Sex-specific association of fatty acid binding protein 2 and microsomal triacylglycerol transfer protein variants with response to dietary lipid changes in the 3-mo Medi-RIVAGE primary intervention study

Abstract

Background: The dietary guidelines targeted at reducing cardiovascular risk lead to largely heterogeneous responses in which genetic determinants are largely involved. Objectives: We evaluated the effect of fatty acid binding protein 2 (FABP2) Ala54Thr and microsomal triacylglycerol transfer protein (MTTP) −493G/T allelic variations on plasma lipid markers, at baseline and on the response to the 3-mo Medi-RIVAGE primary prevention study. Design: Subjects with moderate cardiovascular disease risk (n = 169) were advised to reduce total and saturated dietary fats and to increase intake of monounsaturated and polyunsaturated fats. They were genotyped for FABP2 Ala54Thr and MTTP −493G/T allelic variations, and plasma was processed for cardiovascular risk marker analyses. Results: At baseline, men and women homozygous for Thr54 presented a significant opposite profile for plasma oleic acid (18:1), triacylglycerol-rich lipoprotein (TRL) cholesterol, and TRL phospholipids. In addition, all Thr/Thr men presented higher 18:1 values than did women. For the MTTP −493G/T polymorphism, although all TT subjects presented high apolipoprotein B-48, a genotype × sex interaction was present for palmitic acid, linolenic acid, eicosatrienoic acid, and insulin. The prudent diet clearly improved plasma lipid markers. FABP2 genotype did not interact much with the amplitude of the response. However, for MTTP polymorphism, men homozygous for the T allele displayed a significantly more pronounced response than did men carrying the G allele, which is particularly evident by their larger decrease in the Framingham score. Conclusions: These 2 polymorphic loci are thus differently associated with the baseline lipid markers as well as with the response to nutritional recommendations, but both presented a marked sex-specific profile, with the response to diet being particularly efficient in men homozygous for the MTTP −493T allele.

..............................

### What is expected:
Decide whether each statement agrees with the abstract on FABP2 and MTTP variants, answering yes or no and quoting the deciding words. (a) Subjects were told to cut their intake of total and saturated fats. (b) FABP2 genotype strongly shaped how much subjects responded to the diet. (c) Men homozygous for the MTTP T allele had a smaller drop in Framingham score than men carrying the G allele. The listing after the abstract has no role in this work.

### Dataset:
..............................

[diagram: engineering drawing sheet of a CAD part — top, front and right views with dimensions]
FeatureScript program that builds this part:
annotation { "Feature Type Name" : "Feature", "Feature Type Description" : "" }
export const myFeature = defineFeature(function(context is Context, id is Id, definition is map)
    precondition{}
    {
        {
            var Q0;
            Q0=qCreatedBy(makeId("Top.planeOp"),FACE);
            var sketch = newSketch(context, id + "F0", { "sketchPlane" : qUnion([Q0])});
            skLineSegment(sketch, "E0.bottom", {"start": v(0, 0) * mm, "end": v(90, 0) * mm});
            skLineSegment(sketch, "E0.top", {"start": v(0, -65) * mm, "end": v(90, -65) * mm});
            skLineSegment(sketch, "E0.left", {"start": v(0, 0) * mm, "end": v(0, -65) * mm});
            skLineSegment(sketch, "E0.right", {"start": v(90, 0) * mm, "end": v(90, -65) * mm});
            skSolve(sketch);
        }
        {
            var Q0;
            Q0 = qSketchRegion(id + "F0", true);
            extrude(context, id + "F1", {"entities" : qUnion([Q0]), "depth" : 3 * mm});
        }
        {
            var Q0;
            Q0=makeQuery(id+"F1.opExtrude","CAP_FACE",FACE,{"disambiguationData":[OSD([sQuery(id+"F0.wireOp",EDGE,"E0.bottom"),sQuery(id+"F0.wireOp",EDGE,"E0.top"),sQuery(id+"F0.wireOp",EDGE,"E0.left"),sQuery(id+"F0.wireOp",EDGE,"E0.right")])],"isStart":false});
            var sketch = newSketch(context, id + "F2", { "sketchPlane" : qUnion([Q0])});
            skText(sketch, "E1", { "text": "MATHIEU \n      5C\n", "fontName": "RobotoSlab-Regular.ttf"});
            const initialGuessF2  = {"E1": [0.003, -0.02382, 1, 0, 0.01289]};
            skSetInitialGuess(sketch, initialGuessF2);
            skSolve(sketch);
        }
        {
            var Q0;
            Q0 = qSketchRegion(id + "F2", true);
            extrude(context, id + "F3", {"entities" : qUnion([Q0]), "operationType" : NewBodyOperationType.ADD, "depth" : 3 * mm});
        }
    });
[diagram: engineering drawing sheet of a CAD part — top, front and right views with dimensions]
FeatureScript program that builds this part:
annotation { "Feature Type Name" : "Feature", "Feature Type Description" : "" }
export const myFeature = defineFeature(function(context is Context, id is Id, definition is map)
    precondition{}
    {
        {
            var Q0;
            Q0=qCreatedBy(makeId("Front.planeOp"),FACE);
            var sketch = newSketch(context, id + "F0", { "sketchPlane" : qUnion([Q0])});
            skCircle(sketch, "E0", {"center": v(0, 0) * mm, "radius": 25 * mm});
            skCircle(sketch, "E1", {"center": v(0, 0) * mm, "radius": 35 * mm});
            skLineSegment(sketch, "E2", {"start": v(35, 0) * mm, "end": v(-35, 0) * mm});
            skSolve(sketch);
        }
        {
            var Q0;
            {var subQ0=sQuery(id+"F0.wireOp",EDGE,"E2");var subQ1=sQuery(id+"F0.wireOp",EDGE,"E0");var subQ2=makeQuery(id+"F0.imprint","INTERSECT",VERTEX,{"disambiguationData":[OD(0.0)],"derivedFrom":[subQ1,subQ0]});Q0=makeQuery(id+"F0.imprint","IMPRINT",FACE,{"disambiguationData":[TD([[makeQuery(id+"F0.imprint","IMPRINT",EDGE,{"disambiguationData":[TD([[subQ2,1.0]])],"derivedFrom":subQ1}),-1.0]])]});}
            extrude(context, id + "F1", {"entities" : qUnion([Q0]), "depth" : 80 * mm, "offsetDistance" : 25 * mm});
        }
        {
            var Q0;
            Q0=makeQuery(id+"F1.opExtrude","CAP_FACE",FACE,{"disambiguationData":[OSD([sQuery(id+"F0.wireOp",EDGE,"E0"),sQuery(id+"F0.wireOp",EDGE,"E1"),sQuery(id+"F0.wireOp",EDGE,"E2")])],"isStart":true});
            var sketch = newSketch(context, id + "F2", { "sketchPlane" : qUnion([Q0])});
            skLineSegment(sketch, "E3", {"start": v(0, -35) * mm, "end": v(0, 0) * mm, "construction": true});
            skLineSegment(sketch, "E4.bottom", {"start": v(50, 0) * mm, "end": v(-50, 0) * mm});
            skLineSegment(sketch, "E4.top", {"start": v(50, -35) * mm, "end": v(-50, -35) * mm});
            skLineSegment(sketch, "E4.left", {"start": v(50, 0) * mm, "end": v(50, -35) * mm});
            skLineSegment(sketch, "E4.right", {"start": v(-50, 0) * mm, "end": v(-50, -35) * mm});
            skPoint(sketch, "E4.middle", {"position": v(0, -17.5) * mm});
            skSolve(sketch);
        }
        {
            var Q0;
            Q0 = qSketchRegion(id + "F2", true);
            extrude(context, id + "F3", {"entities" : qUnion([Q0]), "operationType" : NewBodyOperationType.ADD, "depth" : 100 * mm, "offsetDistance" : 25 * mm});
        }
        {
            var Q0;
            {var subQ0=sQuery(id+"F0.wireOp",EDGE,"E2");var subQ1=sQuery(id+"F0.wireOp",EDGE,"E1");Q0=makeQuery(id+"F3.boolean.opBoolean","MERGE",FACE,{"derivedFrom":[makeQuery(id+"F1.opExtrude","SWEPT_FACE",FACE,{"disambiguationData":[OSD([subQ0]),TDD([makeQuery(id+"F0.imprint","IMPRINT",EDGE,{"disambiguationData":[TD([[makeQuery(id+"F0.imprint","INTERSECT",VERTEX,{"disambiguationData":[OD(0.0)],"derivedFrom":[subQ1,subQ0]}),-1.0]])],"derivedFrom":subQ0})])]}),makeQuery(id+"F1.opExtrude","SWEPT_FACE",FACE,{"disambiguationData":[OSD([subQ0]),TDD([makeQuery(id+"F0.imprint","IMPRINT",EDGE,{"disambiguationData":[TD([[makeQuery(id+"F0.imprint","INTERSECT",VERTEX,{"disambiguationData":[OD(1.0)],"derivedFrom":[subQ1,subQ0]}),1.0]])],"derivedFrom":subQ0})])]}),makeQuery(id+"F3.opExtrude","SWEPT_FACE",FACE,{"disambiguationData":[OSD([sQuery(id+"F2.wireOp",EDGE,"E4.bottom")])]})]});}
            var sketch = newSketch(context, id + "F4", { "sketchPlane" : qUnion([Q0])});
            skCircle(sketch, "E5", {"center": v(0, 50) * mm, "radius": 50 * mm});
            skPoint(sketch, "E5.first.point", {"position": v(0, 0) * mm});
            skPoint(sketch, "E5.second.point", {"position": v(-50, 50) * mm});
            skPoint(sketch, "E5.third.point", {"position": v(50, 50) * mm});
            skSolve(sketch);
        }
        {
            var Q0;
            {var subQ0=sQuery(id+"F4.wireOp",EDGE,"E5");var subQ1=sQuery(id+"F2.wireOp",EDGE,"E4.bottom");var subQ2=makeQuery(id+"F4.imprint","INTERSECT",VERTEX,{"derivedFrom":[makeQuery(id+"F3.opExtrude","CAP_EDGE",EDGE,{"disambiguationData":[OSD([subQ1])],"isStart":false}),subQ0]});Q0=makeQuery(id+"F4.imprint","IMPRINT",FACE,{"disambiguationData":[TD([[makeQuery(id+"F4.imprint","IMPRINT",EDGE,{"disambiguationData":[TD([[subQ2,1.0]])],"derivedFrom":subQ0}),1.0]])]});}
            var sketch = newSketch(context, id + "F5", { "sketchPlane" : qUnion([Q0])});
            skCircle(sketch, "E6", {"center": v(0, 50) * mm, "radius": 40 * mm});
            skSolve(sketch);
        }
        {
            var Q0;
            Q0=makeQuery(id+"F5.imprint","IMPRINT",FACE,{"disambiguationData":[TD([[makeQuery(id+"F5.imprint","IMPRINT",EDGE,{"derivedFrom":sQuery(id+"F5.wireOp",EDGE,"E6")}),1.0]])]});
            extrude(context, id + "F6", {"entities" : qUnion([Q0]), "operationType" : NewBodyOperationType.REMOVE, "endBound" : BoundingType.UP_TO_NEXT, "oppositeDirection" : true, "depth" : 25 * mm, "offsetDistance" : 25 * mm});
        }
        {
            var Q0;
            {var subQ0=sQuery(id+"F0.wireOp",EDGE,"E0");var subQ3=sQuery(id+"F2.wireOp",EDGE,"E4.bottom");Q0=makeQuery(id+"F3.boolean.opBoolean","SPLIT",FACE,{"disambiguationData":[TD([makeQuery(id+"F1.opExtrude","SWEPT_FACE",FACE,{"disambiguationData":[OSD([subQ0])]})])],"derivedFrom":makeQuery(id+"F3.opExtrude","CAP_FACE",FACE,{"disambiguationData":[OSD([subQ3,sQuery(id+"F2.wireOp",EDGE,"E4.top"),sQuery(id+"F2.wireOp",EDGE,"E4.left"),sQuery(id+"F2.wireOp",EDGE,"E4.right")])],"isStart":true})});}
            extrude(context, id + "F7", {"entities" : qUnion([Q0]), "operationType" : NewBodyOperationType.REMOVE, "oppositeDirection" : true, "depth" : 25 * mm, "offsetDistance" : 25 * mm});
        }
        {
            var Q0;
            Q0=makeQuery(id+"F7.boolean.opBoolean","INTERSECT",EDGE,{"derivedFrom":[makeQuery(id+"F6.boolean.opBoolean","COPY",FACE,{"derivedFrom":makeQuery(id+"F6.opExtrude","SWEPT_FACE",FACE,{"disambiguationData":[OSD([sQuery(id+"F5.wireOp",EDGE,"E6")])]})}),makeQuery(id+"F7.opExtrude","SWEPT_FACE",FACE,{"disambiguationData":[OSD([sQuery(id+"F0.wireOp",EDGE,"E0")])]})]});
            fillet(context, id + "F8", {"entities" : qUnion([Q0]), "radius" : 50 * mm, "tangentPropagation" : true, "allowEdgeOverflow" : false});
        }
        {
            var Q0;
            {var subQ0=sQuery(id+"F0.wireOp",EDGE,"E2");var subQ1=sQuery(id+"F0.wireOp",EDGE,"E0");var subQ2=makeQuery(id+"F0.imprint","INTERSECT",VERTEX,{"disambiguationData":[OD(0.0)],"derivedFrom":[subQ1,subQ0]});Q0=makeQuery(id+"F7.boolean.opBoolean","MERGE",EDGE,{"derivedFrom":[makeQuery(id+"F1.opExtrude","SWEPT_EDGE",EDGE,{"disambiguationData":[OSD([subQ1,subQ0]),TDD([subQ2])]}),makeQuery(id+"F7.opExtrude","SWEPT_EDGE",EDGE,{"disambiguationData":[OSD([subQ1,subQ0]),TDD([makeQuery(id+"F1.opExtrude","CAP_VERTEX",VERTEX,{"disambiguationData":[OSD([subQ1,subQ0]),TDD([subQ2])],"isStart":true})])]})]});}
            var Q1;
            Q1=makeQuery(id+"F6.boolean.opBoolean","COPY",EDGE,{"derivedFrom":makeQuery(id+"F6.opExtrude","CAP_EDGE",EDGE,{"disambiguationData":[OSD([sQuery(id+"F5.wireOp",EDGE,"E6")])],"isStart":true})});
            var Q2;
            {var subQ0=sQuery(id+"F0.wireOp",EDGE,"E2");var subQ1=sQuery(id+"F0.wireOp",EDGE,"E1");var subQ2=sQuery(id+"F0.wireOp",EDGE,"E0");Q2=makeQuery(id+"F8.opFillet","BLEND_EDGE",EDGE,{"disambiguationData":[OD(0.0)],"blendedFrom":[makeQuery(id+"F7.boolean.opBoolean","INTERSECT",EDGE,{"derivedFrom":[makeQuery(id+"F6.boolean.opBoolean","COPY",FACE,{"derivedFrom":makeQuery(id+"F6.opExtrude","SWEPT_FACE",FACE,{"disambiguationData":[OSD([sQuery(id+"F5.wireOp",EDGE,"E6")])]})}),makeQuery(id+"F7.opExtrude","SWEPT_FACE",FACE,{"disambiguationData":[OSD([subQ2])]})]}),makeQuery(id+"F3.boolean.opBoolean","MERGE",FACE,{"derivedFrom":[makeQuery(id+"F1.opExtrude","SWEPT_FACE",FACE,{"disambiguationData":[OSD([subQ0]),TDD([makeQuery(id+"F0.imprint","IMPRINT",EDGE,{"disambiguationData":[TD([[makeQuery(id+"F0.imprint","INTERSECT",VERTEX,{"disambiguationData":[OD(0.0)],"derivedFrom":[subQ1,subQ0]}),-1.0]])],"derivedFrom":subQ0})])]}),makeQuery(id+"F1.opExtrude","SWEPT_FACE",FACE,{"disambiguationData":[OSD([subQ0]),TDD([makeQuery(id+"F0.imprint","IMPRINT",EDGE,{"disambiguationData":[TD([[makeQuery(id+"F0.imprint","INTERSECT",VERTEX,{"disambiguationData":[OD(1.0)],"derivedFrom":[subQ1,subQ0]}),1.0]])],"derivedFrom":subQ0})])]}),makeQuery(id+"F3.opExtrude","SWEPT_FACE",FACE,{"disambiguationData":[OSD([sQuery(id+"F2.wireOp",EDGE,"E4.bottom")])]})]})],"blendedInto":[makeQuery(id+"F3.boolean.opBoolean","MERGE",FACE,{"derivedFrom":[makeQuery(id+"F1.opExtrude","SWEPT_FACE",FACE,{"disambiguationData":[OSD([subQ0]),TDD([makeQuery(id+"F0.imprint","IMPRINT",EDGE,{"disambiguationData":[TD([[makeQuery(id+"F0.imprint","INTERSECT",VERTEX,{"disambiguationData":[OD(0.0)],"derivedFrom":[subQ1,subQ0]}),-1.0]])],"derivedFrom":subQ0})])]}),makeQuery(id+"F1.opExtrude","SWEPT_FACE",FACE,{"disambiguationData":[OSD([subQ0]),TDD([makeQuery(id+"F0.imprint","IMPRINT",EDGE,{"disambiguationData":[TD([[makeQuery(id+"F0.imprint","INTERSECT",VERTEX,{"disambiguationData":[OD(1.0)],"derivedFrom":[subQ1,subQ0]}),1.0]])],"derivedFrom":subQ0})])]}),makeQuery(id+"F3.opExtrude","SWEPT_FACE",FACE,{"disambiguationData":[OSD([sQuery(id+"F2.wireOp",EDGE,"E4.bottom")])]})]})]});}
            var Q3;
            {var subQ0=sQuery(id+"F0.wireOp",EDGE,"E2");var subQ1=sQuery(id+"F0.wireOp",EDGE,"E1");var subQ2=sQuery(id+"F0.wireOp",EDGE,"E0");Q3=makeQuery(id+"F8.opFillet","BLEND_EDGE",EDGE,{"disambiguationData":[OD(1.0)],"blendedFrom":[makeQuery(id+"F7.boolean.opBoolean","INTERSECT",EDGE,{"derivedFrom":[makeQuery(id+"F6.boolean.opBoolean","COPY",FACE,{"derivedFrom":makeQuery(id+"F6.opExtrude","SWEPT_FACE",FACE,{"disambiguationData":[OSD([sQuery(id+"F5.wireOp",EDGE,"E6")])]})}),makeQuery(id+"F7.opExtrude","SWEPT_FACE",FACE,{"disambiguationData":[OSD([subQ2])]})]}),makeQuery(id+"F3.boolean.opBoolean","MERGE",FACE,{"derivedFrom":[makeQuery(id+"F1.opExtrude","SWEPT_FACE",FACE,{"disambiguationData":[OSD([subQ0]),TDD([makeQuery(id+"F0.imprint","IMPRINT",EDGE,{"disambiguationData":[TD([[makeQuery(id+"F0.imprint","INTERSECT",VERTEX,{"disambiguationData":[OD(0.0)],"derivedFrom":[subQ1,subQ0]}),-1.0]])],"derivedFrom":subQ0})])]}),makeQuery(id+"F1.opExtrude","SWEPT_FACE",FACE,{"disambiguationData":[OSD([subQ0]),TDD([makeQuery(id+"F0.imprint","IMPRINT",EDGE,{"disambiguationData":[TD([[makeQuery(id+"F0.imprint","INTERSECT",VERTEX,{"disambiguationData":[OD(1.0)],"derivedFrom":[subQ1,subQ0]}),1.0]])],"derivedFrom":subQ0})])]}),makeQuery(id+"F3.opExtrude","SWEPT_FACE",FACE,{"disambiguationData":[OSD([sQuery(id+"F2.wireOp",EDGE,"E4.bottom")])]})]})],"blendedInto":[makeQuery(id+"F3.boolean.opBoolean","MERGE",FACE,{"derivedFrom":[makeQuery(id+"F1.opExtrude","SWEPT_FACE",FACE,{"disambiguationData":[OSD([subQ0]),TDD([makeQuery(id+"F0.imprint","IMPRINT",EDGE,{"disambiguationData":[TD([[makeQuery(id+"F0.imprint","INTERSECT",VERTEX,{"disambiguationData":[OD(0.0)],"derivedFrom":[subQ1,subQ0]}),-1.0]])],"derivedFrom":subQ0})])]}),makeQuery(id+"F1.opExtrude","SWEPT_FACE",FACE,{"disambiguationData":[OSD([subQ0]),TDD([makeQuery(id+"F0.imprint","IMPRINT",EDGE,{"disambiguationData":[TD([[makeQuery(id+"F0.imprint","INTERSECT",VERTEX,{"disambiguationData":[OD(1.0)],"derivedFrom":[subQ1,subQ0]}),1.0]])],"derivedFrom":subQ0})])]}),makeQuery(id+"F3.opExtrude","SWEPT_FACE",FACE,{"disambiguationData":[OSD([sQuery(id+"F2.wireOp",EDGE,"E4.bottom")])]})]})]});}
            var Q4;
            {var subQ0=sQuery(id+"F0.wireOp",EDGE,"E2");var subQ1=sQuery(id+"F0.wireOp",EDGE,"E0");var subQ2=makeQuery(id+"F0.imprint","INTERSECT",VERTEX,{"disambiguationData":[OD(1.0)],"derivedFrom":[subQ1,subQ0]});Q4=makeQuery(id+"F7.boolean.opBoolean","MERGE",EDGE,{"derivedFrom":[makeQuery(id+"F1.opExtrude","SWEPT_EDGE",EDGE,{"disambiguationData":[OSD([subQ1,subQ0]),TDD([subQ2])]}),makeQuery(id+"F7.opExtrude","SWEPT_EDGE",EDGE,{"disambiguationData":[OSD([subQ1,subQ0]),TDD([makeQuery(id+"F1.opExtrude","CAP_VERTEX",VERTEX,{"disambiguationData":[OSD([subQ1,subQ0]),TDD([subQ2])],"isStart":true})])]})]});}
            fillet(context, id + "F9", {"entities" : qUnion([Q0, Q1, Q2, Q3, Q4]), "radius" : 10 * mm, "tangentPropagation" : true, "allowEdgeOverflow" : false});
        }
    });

..............................

### Result below:
(a) Yes: "were advised to reduce total and saturated dietary fats"
(b) No: "FABP2 genotype did not interact much with the amplitude of the response."
(c) No: "which is particularly evident by their larger decrease in the Framingham score"